TO DO: In the entries below, find each line with the word "Xtrig" and return it.
--------------------------------
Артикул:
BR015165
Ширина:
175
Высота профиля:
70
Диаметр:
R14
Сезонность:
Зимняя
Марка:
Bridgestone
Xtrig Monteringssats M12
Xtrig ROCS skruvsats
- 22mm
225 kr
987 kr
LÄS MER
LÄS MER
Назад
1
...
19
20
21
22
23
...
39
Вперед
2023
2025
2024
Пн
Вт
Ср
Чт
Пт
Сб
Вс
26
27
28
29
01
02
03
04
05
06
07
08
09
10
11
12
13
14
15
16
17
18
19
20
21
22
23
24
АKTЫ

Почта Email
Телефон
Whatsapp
--------------------------------
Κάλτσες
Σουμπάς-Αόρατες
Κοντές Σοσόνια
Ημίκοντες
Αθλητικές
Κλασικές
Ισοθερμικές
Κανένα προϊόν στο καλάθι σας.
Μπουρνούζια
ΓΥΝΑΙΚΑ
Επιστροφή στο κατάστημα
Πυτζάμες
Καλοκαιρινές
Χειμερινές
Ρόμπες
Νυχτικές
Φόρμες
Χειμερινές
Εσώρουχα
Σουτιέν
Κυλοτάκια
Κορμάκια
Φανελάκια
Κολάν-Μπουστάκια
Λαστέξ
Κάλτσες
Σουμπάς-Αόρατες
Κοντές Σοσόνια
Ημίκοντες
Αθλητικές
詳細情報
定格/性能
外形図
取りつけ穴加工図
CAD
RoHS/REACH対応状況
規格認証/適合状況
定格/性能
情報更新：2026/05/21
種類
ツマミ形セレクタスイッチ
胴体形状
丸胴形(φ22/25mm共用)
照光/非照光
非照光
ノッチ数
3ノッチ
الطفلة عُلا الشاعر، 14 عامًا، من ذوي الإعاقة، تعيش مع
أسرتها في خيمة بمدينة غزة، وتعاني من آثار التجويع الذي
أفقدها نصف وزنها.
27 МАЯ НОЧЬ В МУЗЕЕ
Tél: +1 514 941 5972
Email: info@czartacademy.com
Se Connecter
--------------------------------
SOLUTION:
Xtrig Monteringssats M12
Xtrig ROCS skruvsats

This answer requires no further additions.